== TASK TO CARRY OUT ==
Extend the passage on the former Borough of Port Fairy, starting right after its final sentence.

== DOCUMENT PASSAGE ==
==*==
The Borough of Port Fairy was a local government area about 290 km west-southwest of Melbourne, the state capital of Victoria, Australia. The borough covered an area of 22.72 km2, and existed from 1856 until 1994. Its area was surrounded by the Shire of Belfast and the Southern Ocean.

==History==

Port Fairy was incorporated as the Belfast Municipal District on 1 July 1856, becoming a borough on 1 October 1863. On 27 May 1887, it was renamed Port Fairy.

On 23 September 1994, the Borough of Port Fairy was abolished, and was amalgamated with the Shires of Belfast and Minhamite, and parts of the Shires of Dundas, Mortlake, Mount Rouse, Warrnambool and the Tower Hill Reserve, to create the Shire of Moyne.
==*==
== INFORMATION SUPPLIED ==
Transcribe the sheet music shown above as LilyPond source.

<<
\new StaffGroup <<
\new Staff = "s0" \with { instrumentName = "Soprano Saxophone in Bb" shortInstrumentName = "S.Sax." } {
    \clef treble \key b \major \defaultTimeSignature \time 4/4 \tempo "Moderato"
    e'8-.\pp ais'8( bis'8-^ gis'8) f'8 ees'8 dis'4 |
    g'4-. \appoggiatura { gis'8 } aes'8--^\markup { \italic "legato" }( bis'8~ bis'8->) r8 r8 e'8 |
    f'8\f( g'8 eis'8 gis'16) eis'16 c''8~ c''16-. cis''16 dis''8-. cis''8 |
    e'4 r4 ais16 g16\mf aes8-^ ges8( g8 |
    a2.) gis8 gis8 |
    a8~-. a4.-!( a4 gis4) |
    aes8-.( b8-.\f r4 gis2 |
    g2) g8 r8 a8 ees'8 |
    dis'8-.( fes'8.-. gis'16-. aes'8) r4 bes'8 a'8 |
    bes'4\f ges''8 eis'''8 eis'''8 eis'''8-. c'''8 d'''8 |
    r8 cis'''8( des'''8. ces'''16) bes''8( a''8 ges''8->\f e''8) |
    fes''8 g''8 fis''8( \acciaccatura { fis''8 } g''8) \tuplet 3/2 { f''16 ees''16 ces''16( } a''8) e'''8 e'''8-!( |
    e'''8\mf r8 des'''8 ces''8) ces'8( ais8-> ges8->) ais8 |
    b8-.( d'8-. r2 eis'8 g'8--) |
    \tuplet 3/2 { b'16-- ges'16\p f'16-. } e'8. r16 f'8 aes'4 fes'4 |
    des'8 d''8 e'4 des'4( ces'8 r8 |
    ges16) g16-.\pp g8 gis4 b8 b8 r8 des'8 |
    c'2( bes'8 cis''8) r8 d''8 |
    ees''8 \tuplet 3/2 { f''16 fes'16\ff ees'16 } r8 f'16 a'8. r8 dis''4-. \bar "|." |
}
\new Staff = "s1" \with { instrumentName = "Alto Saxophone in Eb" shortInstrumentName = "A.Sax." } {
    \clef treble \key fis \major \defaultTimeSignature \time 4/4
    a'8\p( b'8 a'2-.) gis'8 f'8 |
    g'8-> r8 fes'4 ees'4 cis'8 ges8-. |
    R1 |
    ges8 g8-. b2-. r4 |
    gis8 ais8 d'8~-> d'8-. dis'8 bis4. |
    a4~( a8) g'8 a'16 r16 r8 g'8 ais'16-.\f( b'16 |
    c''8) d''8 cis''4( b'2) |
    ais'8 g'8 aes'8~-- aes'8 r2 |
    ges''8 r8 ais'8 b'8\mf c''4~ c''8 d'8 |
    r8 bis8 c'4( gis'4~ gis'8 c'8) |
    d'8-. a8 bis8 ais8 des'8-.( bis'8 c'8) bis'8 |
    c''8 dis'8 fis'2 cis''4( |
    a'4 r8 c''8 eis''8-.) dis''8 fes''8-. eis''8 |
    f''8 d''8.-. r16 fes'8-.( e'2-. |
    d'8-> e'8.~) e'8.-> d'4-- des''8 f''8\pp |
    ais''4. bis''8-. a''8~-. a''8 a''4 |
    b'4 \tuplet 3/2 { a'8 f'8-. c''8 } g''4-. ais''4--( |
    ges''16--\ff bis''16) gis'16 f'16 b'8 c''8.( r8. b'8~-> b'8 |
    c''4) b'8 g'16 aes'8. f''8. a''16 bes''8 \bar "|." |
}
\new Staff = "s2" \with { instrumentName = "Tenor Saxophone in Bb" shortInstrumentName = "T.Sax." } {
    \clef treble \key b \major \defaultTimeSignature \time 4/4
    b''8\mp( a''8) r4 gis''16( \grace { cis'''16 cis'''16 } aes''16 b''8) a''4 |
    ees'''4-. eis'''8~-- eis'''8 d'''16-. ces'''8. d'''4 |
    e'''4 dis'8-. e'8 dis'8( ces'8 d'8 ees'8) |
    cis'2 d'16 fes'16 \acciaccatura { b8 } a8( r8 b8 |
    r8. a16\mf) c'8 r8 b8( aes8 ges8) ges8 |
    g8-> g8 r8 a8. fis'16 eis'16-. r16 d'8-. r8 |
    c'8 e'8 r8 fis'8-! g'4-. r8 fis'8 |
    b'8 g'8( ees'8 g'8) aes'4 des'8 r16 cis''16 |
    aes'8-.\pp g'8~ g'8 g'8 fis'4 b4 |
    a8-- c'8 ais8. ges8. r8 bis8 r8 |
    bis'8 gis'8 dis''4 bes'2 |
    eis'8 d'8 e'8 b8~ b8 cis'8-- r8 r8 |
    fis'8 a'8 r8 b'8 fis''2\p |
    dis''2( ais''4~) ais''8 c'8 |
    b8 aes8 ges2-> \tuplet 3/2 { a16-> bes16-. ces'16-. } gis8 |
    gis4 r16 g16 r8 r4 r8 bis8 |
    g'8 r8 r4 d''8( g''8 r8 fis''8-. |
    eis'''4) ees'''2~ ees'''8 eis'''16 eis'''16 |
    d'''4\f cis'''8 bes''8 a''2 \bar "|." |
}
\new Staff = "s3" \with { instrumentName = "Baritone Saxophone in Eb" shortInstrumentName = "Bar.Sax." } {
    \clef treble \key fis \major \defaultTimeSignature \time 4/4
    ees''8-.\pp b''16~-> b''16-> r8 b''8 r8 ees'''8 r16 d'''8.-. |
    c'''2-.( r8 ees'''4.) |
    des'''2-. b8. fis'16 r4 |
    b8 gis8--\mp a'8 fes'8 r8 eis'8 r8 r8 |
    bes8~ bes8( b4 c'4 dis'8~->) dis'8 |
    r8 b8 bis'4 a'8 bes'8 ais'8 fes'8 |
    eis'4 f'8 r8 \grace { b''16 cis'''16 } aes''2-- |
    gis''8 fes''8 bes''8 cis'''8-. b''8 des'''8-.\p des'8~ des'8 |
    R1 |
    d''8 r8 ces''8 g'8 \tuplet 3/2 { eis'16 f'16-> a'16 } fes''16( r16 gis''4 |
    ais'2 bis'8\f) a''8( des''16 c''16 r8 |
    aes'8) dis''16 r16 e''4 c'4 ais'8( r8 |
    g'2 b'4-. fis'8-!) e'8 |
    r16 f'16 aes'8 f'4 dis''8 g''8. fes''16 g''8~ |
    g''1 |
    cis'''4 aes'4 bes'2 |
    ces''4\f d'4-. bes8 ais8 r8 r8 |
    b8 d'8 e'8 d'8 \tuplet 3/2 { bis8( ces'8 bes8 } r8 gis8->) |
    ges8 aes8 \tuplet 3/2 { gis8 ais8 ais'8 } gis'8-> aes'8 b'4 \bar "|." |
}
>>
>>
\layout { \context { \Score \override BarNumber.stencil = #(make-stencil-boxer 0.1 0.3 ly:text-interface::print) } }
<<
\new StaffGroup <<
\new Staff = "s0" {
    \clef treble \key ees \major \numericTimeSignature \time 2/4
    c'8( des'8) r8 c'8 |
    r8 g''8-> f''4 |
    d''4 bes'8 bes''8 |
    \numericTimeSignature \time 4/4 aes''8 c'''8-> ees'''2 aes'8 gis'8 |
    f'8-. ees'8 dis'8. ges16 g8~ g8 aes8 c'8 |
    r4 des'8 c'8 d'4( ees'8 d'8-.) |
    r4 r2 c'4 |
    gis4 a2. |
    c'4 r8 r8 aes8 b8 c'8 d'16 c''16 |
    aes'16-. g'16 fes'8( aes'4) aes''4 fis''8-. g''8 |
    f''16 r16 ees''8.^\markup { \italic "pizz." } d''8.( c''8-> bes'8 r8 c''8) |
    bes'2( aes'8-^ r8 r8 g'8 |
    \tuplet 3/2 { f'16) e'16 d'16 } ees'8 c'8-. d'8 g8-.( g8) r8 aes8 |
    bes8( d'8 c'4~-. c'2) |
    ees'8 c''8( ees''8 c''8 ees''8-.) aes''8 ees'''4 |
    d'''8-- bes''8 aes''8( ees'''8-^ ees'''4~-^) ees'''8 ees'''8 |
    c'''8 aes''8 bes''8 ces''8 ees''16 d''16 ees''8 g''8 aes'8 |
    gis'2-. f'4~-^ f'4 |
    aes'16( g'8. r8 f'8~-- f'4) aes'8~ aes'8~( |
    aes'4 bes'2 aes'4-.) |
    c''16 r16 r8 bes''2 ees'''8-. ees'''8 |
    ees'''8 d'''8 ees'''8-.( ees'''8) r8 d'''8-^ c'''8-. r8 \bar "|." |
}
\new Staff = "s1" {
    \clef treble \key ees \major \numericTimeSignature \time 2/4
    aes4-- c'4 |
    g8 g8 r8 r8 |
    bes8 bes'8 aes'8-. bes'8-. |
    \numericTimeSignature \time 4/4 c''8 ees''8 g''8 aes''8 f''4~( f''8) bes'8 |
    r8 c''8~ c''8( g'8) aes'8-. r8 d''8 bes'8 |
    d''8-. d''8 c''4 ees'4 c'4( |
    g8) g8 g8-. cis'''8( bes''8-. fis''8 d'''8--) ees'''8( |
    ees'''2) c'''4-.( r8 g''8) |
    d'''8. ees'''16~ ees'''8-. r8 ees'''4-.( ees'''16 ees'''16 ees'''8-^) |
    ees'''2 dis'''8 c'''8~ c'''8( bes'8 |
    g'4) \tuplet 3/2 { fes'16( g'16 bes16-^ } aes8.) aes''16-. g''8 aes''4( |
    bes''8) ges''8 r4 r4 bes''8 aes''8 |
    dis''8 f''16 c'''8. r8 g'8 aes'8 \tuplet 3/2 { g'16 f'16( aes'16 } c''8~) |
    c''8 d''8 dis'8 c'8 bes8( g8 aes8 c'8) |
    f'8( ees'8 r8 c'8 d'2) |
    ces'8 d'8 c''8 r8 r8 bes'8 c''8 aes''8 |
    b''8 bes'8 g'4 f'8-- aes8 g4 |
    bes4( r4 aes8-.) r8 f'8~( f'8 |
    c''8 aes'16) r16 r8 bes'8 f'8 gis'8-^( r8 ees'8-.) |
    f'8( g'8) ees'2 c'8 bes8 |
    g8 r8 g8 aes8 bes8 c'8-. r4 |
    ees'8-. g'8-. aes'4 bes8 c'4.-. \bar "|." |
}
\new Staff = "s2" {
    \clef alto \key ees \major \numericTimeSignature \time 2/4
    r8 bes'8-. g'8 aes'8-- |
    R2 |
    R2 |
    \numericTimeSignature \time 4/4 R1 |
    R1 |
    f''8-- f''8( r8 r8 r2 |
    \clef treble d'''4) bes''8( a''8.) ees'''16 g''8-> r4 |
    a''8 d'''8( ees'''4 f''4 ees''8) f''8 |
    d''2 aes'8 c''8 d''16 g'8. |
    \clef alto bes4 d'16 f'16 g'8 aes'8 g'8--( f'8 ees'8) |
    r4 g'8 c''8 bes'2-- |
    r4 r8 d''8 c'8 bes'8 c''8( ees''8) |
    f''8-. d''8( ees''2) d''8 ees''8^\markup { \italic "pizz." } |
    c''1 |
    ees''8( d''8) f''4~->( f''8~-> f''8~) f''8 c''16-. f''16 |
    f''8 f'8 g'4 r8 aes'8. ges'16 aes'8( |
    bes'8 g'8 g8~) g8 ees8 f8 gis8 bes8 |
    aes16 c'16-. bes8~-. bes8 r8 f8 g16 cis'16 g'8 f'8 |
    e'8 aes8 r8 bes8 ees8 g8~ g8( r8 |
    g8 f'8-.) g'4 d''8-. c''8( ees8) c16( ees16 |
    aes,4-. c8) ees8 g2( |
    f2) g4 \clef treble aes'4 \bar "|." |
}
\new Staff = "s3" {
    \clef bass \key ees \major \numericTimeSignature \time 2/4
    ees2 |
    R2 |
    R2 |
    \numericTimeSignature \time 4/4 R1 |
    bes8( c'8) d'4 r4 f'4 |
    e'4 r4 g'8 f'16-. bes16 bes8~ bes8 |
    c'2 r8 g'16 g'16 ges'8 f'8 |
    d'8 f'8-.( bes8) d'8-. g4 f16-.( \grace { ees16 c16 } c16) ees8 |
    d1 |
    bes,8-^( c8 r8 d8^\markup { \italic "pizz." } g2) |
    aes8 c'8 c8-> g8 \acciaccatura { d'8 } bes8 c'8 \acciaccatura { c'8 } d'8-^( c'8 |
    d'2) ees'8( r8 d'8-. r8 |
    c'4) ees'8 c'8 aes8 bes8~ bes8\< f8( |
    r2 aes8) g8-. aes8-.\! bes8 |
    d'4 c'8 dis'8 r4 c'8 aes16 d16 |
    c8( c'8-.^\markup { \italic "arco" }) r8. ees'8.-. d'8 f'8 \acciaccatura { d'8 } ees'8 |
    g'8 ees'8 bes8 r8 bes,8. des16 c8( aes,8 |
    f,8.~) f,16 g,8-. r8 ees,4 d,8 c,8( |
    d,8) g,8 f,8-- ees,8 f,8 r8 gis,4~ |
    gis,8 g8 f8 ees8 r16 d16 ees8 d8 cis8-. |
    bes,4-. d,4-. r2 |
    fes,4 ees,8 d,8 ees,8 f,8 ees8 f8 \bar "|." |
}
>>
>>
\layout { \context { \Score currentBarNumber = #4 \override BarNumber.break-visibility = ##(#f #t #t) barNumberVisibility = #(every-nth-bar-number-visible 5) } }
==*==
== ANSWER TO THIS TASK ==
===Wards===
The Borough of Port Fairy was not subdivided into wards, and the seven councillors represented the entire area.

==Population==

| Year | Population |
|---|---|
| 1954 | 2,265 |
| 1958 | 2,520* |
| 1961 | 2,426 |
| 1966 | 2,577 |
| 1971 | 2,427 |
| 1976 | 2,399 |
| 1981 | 2,276 |
| 1986 | 2,504 |
| 1991 | 2,467 |

- Estimate in the 1958 Victorian Year Book.